The last 10 years has seen a considerable improvement in our ability to
measure and to model the complex flow fields in a range of river
environments, even to the point that we have numerical schemes and data
acquisition strategies that allow us to model the interaction between
the detailed geometry of individual clasts and clast clusters and the
associated three-dimensional flow and sediment transfer fields. At the
same time, habitat modeling has developed significantly, as we have
developed methods for coupling hydrodynamic models to measured habitat
preferences. Here, we show how we have developed this linkage through
coupling of a depth-averaged hydrodynamic model to habitat preferences,
using a fuzzy rule-based approach. We demonstrate how this approach can
be used to determine habitat suitability for two fish species (Atlantic
salmon and Brown trout), in relation to spawning, nursery and rearing
habitat, and related to proposed changes in compensation flow releases
downstream from a dam, and possible future climate changes to the
2050s. The results demonstrate the crucial need to explore flow-biology
interactions at the within-reach scale, especially in relation to low
flows.

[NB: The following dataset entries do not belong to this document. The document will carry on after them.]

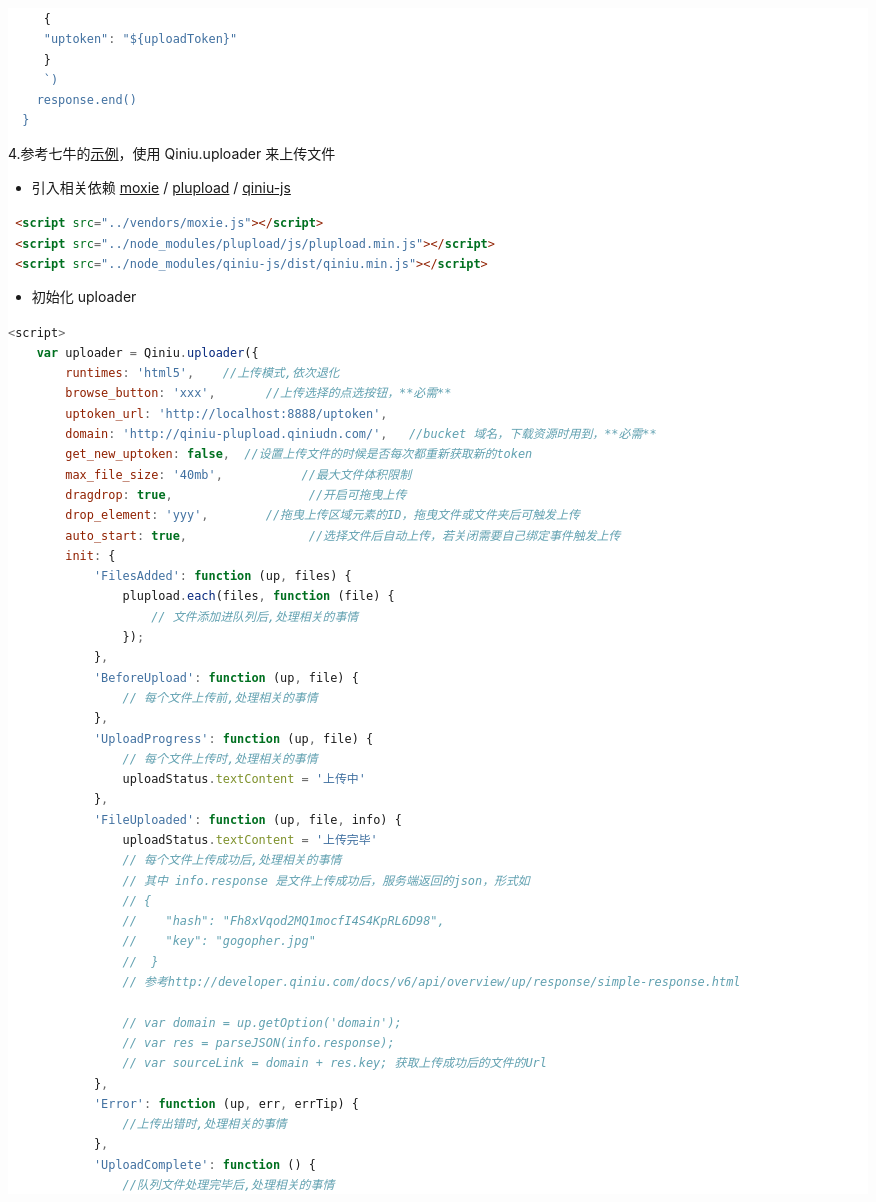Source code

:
 ```javascript
     {
     "uptoken": "${uploadToken}"
     }
     `)
    response.end()
  }
```

4.参考七牛的[示例](http://jssdk.demo.qiniu.io/)，使用 Qiniu.uploader 来上传文件

- 引入相关依赖 [moxie](https://github.com/moxiecode/moxie/releases) / [plupload](https://github.com/moxiecode/plupload/releases) / [qiniu-js](https://github.com/qiniu/js-sdk)

```html
 <script src="../vendors/moxie.js"></script>
 <script src="../node_modules/plupload/js/plupload.min.js"></script>
 <script src="../node_modules/qiniu-js/dist/qiniu.min.js"></script>
```

- 初始化 uploader

```javascript
<script>
    var uploader = Qiniu.uploader({
        runtimes: 'html5',    //上传模式,依次退化
        browse_button: 'xxx',       //上传选择的点选按钮，**必需**
        uptoken_url: 'http://localhost:8888/uptoken',
        domain: 'http://qiniu-plupload.qiniudn.com/',   //bucket 域名，下载资源时用到，**必需**
        get_new_uptoken: false,  //设置上传文件的时候是否每次都重新获取新的token
        max_file_size: '40mb',           //最大文件体积限制
        dragdrop: true,                   //开启可拖曳上传
        drop_element: 'yyy',        //拖曳上传区域元素的ID，拖曳文件或文件夹后可触发上传
        auto_start: true,                 //选择文件后自动上传，若关闭需要自己绑定事件触发上传
        init: {
            'FilesAdded': function (up, files) {
                plupload.each(files, function (file) {
                    // 文件添加进队列后,处理相关的事情
                });
            },
            'BeforeUpload': function (up, file) {
                // 每个文件上传前,处理相关的事情
            },
            'UploadProgress': function (up, file) {
                // 每个文件上传时,处理相关的事情
                uploadStatus.textContent = '上传中'
            },
            'FileUploaded': function (up, file, info) {
                uploadStatus.textContent = '上传完毕'
                // 每个文件上传成功后,处理相关的事情
                // 其中 info.response 是文件上传成功后，服务端返回的json，形式如
                // {
                //    "hash": "Fh8xVqod2MQ1mocfI4S4KpRL6D98",
                //    "key": "gogopher.jpg"
                //  }
                // 参考http://developer.qiniu.com/docs/v6/api/overview/up/response/simple-response.html

                // var domain = up.getOption('domain');
                // var res = parseJSON(info.response);
                // var sourceLink = domain + res.key; 获取上传成功后的文件的Url
            },
            'Error': function (up, err, errTip) {
                //上传出错时,处理相关的事情
            },
            'UploadComplete': function () {
                //队列文件处理完毕后,处理相关的事情
```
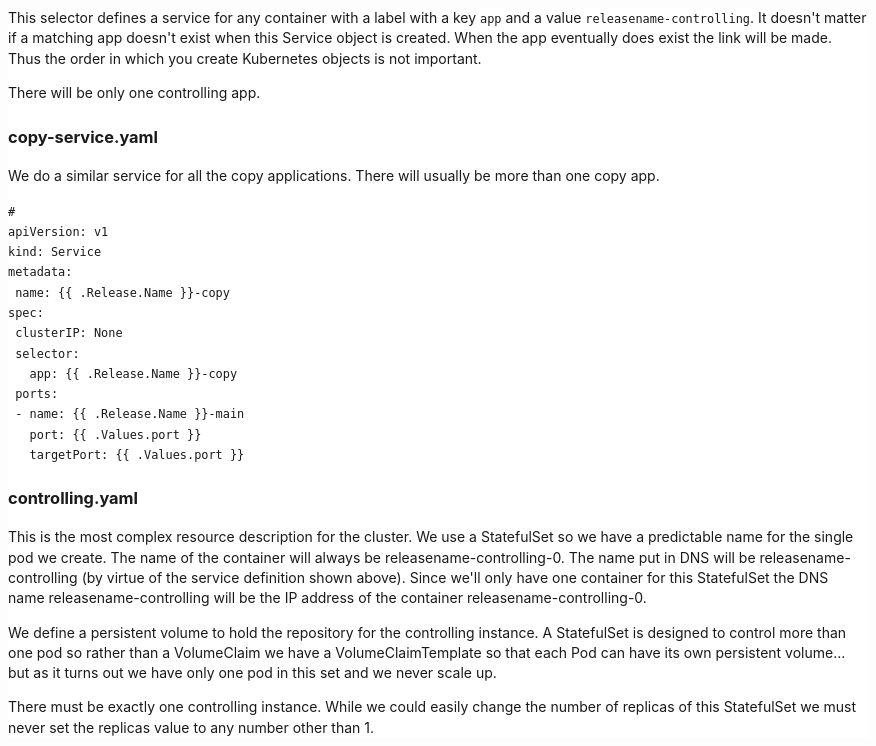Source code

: 

This selector defines a service for any
container with a label with a key `app` and a value `releasename-controlling`.
It doesn't matter if a matching app doesn't exist when this Service object is created.
When the app eventually does exist the link will be made.
Thus the order in which you create Kubernetes objects is not important.

There will be only one controlling app.  

### copy-service.yaml

We do a similar service for all the copy applications.  There will usually
be more than one copy app.


```
#
apiVersion: v1
kind: Service
metadata:
 name: {{ .Release.Name }}-copy
spec:
 clusterIP: None
 selector:
   app: {{ .Release.Name }}-copy
 ports:
 - name: {{ .Release.Name }}-main
   port: {{ .Values.port }}
   targetPort: {{ .Values.port }}

```




### controlling.yaml

This is the most complex resource description for the cluster.
We use a StatefulSet so we have a predictable name for the single pod
we create.
The name of the container will always be  releasename-controlling-0.
The name put in DNS will be releasename-controlling (by virtue of the
service definition shown above). Since we'll only have one container
for this StatefulSet the DNS name releasename-controlling will be the
IP address of the container releasename-controlling-0.

We define a persistent volume to hold the repository
for the controlling instance.  A StatefulSet is designed
to control more than one pod so rather than a VolumeClaim we
have a VolumeClaimTemplate so that each Pod can have its own
persistent volume… but as it turns out we have only one pod in
this set and we never scale up.

There must be exactly one controlling instance.  While we could easily change the number
of replicas of this StatefulSet
we must never set the replicas value to any number other than 1.
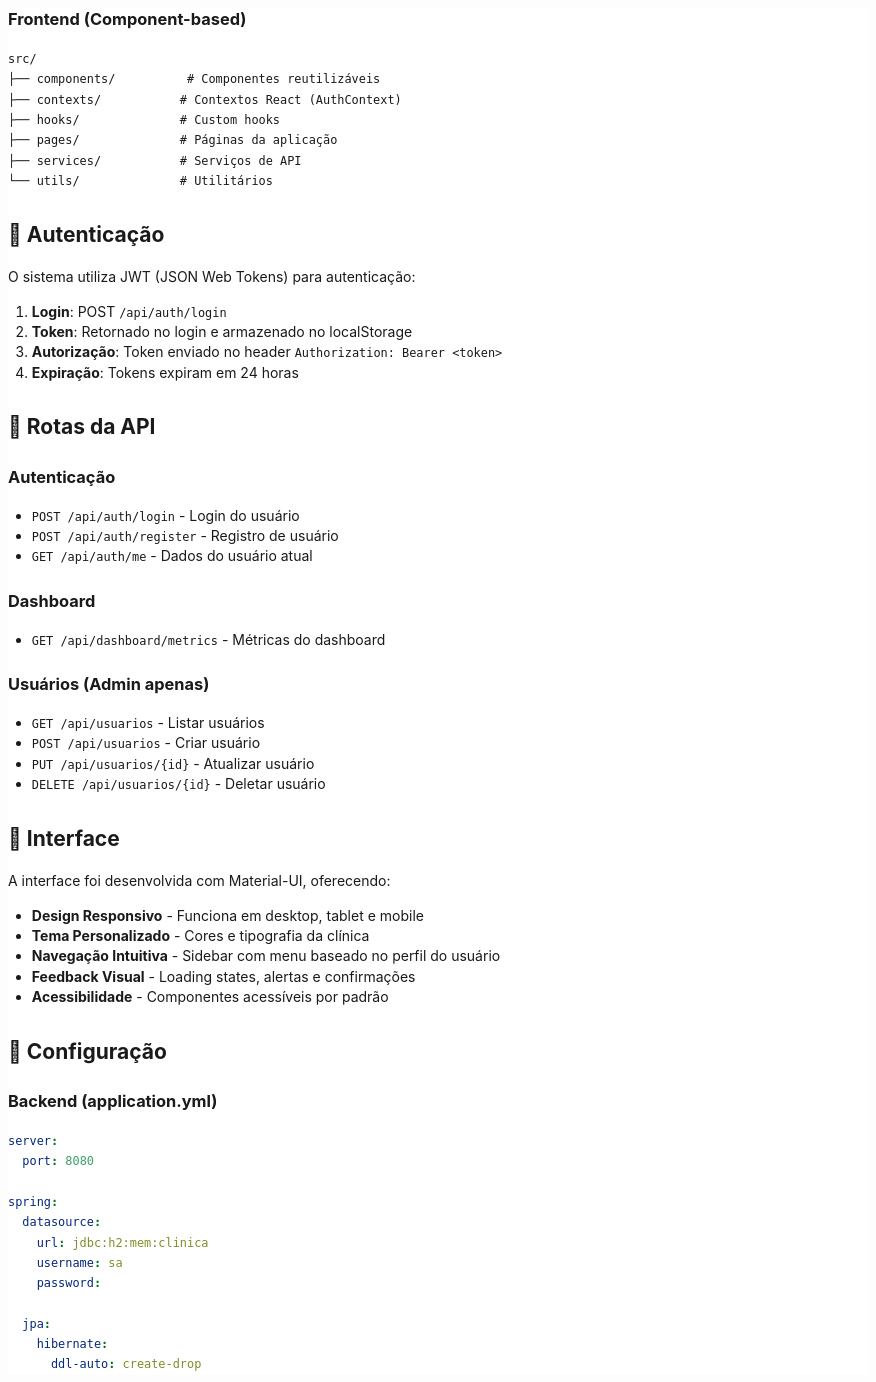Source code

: ### Frontend (Component-based)
```
src/
├── components/          # Componentes reutilizáveis
├── contexts/           # Contextos React (AuthContext)
├── hooks/              # Custom hooks
├── pages/              # Páginas da aplicação
├── services/           # Serviços de API
└── utils/              # Utilitários
```

## 🔐 Autenticação

O sistema utiliza JWT (JSON Web Tokens) para autenticação:

1. **Login**: POST `/api/auth/login`
2. **Token**: Retornado no login e armazenado no localStorage
3. **Autorização**: Token enviado no header `Authorization: Bearer <token>`
4. **Expiração**: Tokens expiram em 24 horas

## 📱 Rotas da API

### Autenticação
- `POST /api/auth/login` - Login do usuário
- `POST /api/auth/register` - Registro de usuário
- `GET /api/auth/me` - Dados do usuário atual

### Dashboard
- `GET /api/dashboard/metrics` - Métricas do dashboard

### Usuários (Admin apenas)
- `GET /api/usuarios` - Listar usuários
- `POST /api/usuarios` - Criar usuário
- `PUT /api/usuarios/{id}` - Atualizar usuário
- `DELETE /api/usuarios/{id}` - Deletar usuário

## 🎨 Interface

A interface foi desenvolvida com Material-UI, oferecendo:

- **Design Responsivo** - Funciona em desktop, tablet e mobile
- **Tema Personalizado** - Cores e tipografia da clínica
- **Navegação Intuitiva** - Sidebar com menu baseado no perfil do usuário
- **Feedback Visual** - Loading states, alertas e confirmações
- **Acessibilidade** - Componentes acessíveis por padrão

## 🔧 Configuração

### Backend (application.yml)
```yaml
server:
  port: 8080

spring:
  datasource:
    url: jdbc:h2:mem:clinica
    username: sa
    password: 
  
  jpa:
    hibernate:
      ddl-auto: create-drop
```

In reflecting on these findings, we show that whilst
three-dimensional modeling may reduce some of the uncertainties that
follow from a depth-averaged approach, its applicability is limited by
both the small scale of predictions generated and the lack of
ecological knowledge of how to interpret those scales of prediction.
The scales of habitat that matter in ecological terms are larger and
more continuous, questioning approaches based on modeling
`representative reaches' and necessitating exploration of new ways of
coupling biological and hydrodynamic knowledge.